▸ TASK INSTRUCTIONS: Before you return the lines below, strip out any images and keep every word as written.

(Source records)
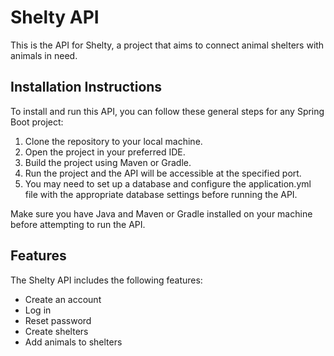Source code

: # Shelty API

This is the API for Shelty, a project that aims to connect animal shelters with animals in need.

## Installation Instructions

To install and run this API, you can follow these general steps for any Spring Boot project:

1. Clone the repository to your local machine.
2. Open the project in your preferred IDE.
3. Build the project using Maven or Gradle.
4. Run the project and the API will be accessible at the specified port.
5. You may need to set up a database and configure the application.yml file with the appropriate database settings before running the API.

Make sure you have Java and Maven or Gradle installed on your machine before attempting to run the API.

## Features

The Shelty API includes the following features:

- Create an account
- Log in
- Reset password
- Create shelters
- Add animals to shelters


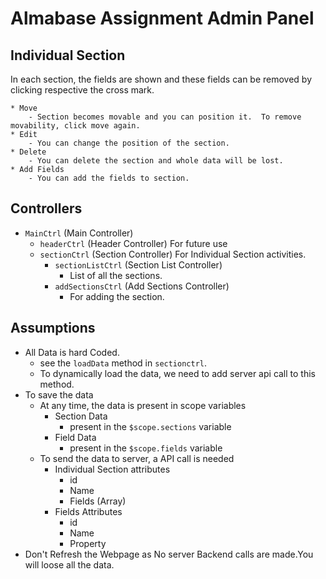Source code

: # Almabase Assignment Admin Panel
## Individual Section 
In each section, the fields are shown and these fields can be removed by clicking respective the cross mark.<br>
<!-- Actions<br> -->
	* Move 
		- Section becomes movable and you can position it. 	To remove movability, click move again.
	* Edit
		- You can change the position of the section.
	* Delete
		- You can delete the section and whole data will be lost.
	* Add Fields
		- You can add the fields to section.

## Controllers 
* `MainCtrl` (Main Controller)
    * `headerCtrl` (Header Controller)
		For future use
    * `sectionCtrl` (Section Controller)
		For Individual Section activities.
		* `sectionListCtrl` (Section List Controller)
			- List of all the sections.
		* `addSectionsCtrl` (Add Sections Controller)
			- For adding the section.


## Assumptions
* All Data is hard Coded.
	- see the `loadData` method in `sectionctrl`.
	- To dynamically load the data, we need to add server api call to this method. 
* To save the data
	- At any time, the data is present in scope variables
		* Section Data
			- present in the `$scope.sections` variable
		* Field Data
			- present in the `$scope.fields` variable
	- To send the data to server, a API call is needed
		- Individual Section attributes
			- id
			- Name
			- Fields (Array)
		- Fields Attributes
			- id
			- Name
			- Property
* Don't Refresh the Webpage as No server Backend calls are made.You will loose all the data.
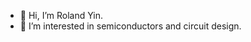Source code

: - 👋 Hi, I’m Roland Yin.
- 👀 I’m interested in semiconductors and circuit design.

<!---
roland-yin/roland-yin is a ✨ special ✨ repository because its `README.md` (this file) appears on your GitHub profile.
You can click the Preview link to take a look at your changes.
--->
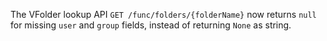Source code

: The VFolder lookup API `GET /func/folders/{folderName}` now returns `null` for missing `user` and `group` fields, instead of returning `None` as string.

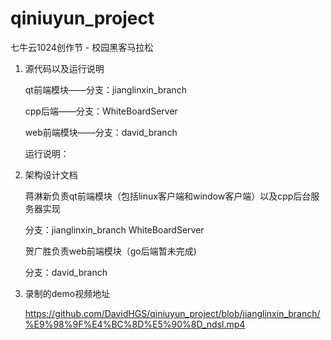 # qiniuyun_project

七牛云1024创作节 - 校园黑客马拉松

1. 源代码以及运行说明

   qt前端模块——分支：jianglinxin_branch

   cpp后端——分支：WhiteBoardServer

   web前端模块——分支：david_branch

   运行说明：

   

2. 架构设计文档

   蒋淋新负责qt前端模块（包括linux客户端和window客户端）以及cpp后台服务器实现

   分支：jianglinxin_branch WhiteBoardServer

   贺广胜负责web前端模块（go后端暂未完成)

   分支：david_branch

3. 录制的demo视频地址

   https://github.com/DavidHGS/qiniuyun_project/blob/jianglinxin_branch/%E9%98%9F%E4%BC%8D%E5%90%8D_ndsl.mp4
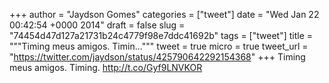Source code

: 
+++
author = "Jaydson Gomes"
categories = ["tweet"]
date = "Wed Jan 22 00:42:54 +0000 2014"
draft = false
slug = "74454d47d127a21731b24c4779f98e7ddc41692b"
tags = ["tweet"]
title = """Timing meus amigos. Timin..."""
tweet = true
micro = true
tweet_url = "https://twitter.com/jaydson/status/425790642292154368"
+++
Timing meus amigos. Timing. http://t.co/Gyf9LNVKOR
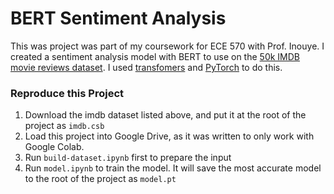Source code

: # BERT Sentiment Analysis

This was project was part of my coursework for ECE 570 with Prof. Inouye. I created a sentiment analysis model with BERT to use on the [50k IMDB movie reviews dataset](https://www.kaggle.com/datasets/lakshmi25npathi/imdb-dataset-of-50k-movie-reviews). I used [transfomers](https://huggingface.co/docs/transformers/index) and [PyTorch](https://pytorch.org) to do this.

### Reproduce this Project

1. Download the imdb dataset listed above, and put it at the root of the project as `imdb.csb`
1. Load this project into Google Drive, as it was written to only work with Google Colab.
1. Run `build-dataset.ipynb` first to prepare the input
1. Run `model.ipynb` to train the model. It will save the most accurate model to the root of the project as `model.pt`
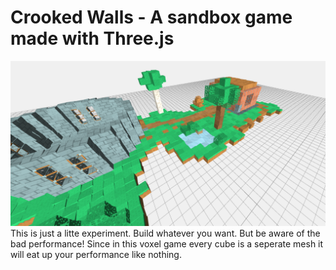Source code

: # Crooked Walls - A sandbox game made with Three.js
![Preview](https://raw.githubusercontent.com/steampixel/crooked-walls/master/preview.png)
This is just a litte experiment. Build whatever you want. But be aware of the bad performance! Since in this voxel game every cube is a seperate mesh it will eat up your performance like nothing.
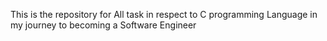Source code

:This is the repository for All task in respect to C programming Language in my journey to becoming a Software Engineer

▸ SOLUTION TO THIS PROBLEM:
Source code

: # Shelty API

This is the API for Shelty, a project that aims to connect animal shelters with animals in need.

## Installation Instructions

To install and run this API, you can follow these general steps for any Spring Boot project:

1. Clone the repository to your local machine.
2. Open the project in your preferred IDE.
3. Build the project using Maven or Gradle.
4. Run the project and the API will be accessible at the specified port.
5. You may need to set up a database and configure the application.yml file with the appropriate database settings before running the API.

Make sure you have Java and Maven or Gradle installed on your machine before attempting to run the API.

## Features

The Shelty API includes the following features:

- Create an account
- Log in
- Reset password
- Create shelters
- Add animals to shelters


Source code

: # Almabase Assignment Admin Panel
## Individual Section 
In each section, the fields are shown and these fields can be removed by clicking respective the cross mark.<br>
<!-- Actions<br> -->
	* Move 
		- Section becomes movable and you can position it. 	To remove movability, click move again.
	* Edit
		- You can change the position of the section.
	* Delete
		- You can delete the section and whole data will be lost.
	* Add Fields
		- You can add the fields to section.

## Controllers 
* `MainCtrl` (Main Controller)
    * `headerCtrl` (Header Controller)
		For future use
    * `sectionCtrl` (Section Controller)
		For Individual Section activities.
		* `sectionListCtrl` (Section List Controller)
			- List of all the sections.
		* `addSectionsCtrl` (Add Sections Controller)
			- For adding the section.


## Assumptions
* All Data is hard Coded.
	- see the `loadData` method in `sectionctrl`.
	- To dynamically load the data, we need to add server api call to this method. 
* To save the data
	- At any time, the data is present in scope variables
		* Section Data
			- present in the `$scope.sections` variable
		* Field Data
			- present in the `$scope.fields` variable
	- To send the data to server, a API call is needed
		- Individual Section attributes
			- id
			- Name
			- Fields (Array)
		- Fields Attributes
			- id
			- Name
			- Property
* Don't Refresh the Webpage as No server Backend calls are made.You will loose all the data.
Source code

: - 👋 Hi, I’m Roland Yin.
- 👀 I’m interested in semiconductors and circuit design.

<!---
roland-yin/roland-yin is a ✨ special ✨ repository because its `README.md` (this file) appears on your GitHub profile.
You can click the Preview link to take a look at your changes.
--->
Source code

: The VFolder lookup API `GET /func/folders/{folderName}` now returns `null` for missing `user` and `group` fields, instead of returning `None` as string.

 # qiniuyun_project

七牛云1024创作节 - 校园黑客马拉松

1. 源代码以及运行说明

   qt前端模块——分支：jianglinxin_branch

   cpp后端——分支：WhiteBoardServer

   web前端模块——分支：david_branch

   运行说明：

   

2. 架构设计文档

   蒋淋新负责qt前端模块（包括linux客户端和window客户端）以及cpp后台服务器实现

   分支：jianglinxin_branch WhiteBoardServer

   贺广胜负责web前端模块（go后端暂未完成)

   分支：david_branch

3. 录制的demo视频地址

   https://github.com/DavidHGS/qiniuyun_project/blob/jianglinxin_branch/%E9%98%9F%E4%BC%8D%E5%90%8D_ndsl.mp4
Source code

: 
+++
author = "Jaydson Gomes"
categories = ["tweet"]
date = "Wed Jan 22 00:42:54 +0000 2014"
draft = false
slug = "74454d47d127a21731b24c4779f98e7ddc41692b"
tags = ["tweet"]
title = """Timing meus amigos. Timin..."""
tweet = true
micro = true
tweet_url = "https://twitter.com/jaydson/status/425790642292154368"
+++
Timing meus amigos. Timing. http://t.co/Gyf9LNVKOR
Source code

: # BERT Sentiment Analysis

This was project was part of my coursework for ECE 570 with Prof. Inouye. I created a sentiment analysis model with BERT to use on the [50k IMDB movie reviews dataset](https://www.kaggle.com/datasets/lakshmi25npathi/imdb-dataset-of-50k-movie-reviews). I used [transfomers](https://huggingface.co/docs/transformers/index) and [PyTorch](https://pytorch.org) to do this.

### Reproduce this Project

1. Download the imdb dataset listed above, and put it at the root of the project as `imdb.csb`
1. Load this project into Google Drive, as it was written to only work with Google Colab.
1. Run `build-dataset.ipynb` first to prepare the input
1. Run `model.ipynb` to train the model. It will save the most accurate model to the root of the project as `model.pt`
Source code

: # Crooked Walls - A sandbox game made with Three.js
![Preview](https://raw.githubusercontent.com/steampixel/crooked-walls/master/preview.png)
This is just a litte experiment. Build whatever you want. But be aware of the bad performance! Since in this voxel game every cube is a seperate mesh it will eat up your performance like nothing.
Source code

:This is the repository for All task in respect to C programming Language in my journey to becoming a Software Engineer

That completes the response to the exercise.